Mataram, insightntb.com — Isu aktivitas tambang ilegal yang di nilai tidak ramah lingkungan mulai memberikan dampak nyata terhadap sektor pariwisata Nusa Tenggara Barat (NTB). Sejumlah wisatawan asal Inggris di laporkan membatalkan rencana liburan ke Lombok setelah menerima informasi terkait keberadaan tambang ilegal di sekitar kawasan destinasi wisata.

Scroll Untuk Lanjut Membaca

Kepala Dinas Pariwisata dan Ekonomi Kreatif NTB, H. Lalu Ahmad Nur Aulia, mengungkapkan bahwa pembatalan tersebut di lakukan oleh rombongan wisatawan mancanegara yang sebelumnya merencanakan agenda wisata bersepeda di Lombok.

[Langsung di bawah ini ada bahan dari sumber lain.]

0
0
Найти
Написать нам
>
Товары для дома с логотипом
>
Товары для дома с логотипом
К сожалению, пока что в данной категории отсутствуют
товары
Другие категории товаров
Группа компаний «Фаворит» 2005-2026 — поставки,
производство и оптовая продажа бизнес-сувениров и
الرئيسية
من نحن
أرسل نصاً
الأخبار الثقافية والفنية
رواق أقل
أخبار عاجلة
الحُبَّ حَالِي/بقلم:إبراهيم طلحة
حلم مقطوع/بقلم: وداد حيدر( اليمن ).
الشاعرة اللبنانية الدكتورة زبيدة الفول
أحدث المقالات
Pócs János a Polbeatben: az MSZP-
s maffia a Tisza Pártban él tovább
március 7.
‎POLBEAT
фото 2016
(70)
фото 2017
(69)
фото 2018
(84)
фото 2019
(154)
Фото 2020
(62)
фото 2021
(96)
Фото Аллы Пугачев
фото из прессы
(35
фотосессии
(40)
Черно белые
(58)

“Ada rombongan pesepeda dari Inggris yang semula berencana datang ke Lombok. Namun setelah memperoleh informasi mengenai aktivitas tambang ilegal di sekitar destinasi wisata, mereka akhirnya membatalkan perjalanan ke Indonesia,” kata Aulia saat menghadiri Musda DPD Astindo NTB, Kamis (15/1/2026).

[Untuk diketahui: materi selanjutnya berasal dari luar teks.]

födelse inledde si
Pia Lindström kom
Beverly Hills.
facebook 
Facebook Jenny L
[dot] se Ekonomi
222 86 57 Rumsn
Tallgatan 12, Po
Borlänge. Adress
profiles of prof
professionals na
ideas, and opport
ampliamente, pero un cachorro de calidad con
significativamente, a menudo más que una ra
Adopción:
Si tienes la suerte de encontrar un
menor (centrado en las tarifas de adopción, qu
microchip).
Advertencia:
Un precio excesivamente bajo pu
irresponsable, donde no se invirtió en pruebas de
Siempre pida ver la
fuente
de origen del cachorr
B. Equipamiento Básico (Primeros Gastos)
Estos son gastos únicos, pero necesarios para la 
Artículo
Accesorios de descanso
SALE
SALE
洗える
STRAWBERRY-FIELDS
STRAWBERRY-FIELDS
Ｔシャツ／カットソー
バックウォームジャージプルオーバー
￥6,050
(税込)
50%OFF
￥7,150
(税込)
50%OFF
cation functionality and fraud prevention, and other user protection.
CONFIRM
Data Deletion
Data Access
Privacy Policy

Wisatawan Asing Sangat Perhatikan Isu Keberlanjutan

Aulia menjelaskan, rombongan tersebut berjumlah sekitar 80 orang dan seluruhnya berasal dari Inggris. Sebagian di antaranya di duga merupakan ekspatriat yang memiliki perhatian tinggi terhadap isu keberlanjutan lingkungan dalam menentukan tujuan wisata.

“Mereka sangat concern terhadap isu lingkungan. Ketika mendengar adanya aktivitas pertambangan yang di anggap tidak sejalan dengan prinsip keberlanjutan, niat berkunjung langsung di batalkan,” ujarnya.

Menurutnya, wisatawan mancanegara cenderung melihat isu lingkungan secara menyeluruh. Mereka tidak lagi membedakan jarak antara lokasi tambang dengan destinasi wisata utama.

Isu Lingkungan Berdampak pada Citra Destinasi

Aulia menilai, ketika isu tambang ilegal mencuat di suatu wilayah, maka citra destinasi secara keseluruhan ikut terdampak di mata wisatawan internasional.

“Bagi wisatawan, ketika mendengar Lombok ada isu tambang ilegal, mereka tidak melihat apakah lokasinya dekat atau jauh dari objek wisata. Yang tertanam adalah Lombok memiliki persoalan lingkungan,” jelasnya.

Kondisi tersebut, kata Aulia, menjadi peringatan serius bagi semua pihak terkait, khususnya dalam pengelolaan sumber daya alam yang bersinggungan langsung dengan sektor pariwisata.

Pemda Diminta Tegas Lindungi Pariwisata Berkelanjutan

Ia menegaskan bahwa aktivitas pertambangan yang tidak mengedepankan prinsip sustainable tourism berpotensi merusak citra pariwisata NTB di tingkat global.

“Pengelolaan tambang yang tidak ramah lingkungan harus menjadi perhatian bersama. Jika di biarkan, dampaknya bisa sangat besar terhadap pariwisata NTB,” tegasnya.

Aulia berharap seluruh pemangku kepentingan dapat memperkuat koordinasi dan mengambil langkah tegas terhadap aktivitas yang merusak lingkungan. Tujuannya agar perkembangan destinasi wisata unggulan NTB, khususnya Lombok yang selama ini di kenal sebagai destinasi wisata berkelanjutan, tidak terganggu.